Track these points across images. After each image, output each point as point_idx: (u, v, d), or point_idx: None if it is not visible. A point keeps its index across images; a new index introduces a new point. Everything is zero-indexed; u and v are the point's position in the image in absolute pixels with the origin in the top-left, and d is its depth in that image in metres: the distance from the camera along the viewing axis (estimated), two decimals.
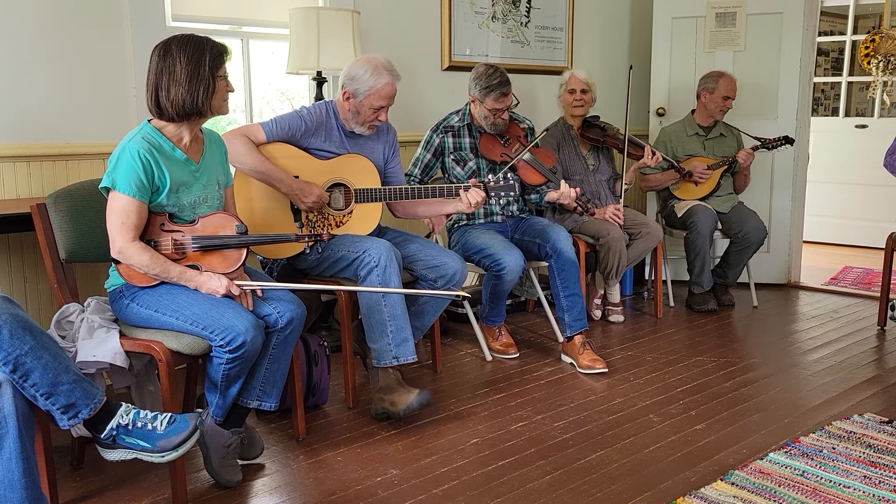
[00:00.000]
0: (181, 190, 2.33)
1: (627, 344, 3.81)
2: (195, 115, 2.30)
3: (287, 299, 2.43)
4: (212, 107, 2.31)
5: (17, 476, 1.85)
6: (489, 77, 3.45)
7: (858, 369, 3.40)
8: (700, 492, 2.29)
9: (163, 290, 2.31)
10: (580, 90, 4.10)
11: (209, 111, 2.32)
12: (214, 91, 2.30)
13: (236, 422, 2.45)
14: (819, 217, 6.55)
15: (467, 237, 3.50)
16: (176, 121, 2.31)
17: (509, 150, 3.58)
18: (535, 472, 2.44)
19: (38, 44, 3.00)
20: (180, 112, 2.27)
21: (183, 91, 2.25)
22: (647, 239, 4.04)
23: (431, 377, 3.35)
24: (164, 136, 2.32)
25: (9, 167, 2.96)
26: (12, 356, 1.82)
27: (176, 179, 2.31)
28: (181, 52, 2.26)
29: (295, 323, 2.41)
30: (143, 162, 2.22)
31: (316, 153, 2.98)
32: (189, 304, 2.27)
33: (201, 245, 2.35)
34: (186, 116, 2.29)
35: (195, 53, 2.27)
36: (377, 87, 2.91)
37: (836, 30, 7.30)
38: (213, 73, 2.28)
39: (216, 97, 2.31)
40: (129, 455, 2.00)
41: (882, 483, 2.35)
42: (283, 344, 2.42)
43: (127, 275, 2.29)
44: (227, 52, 2.35)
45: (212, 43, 2.32)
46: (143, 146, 2.24)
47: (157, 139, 2.30)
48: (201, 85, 2.26)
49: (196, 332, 2.25)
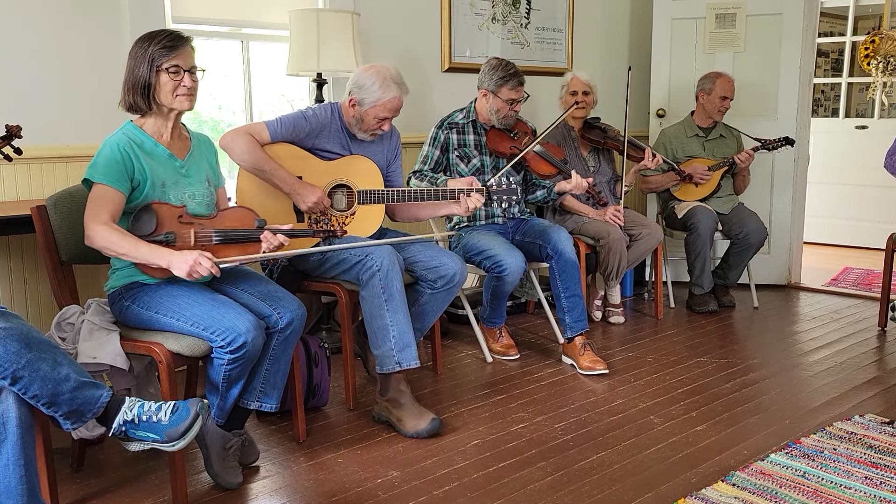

> **Problem statement**: Retype, exactly and only, the lines from the one containing "15: (467, 237, 3.50)" through the end of the entries, both ends included, and omit all pictures.

> **Result of the task**:
15: (467, 237, 3.50)
16: (176, 121, 2.31)
17: (509, 150, 3.58)
18: (535, 472, 2.44)
19: (38, 44, 3.00)
20: (180, 112, 2.27)
21: (183, 91, 2.25)
22: (647, 239, 4.04)
23: (431, 377, 3.35)
24: (164, 136, 2.32)
25: (9, 167, 2.96)
26: (12, 356, 1.82)
27: (176, 179, 2.31)
28: (181, 52, 2.26)
29: (295, 323, 2.41)
30: (143, 162, 2.22)
31: (316, 153, 2.98)
32: (189, 304, 2.27)
33: (201, 245, 2.35)
34: (186, 116, 2.29)
35: (195, 53, 2.27)
36: (377, 87, 2.91)
37: (836, 30, 7.30)
38: (213, 73, 2.28)
39: (216, 97, 2.31)
40: (129, 455, 2.00)
41: (882, 483, 2.35)
42: (283, 344, 2.42)
43: (127, 275, 2.29)
44: (227, 52, 2.35)
45: (212, 43, 2.32)
46: (143, 146, 2.24)
47: (157, 139, 2.30)
48: (201, 85, 2.26)
49: (196, 332, 2.25)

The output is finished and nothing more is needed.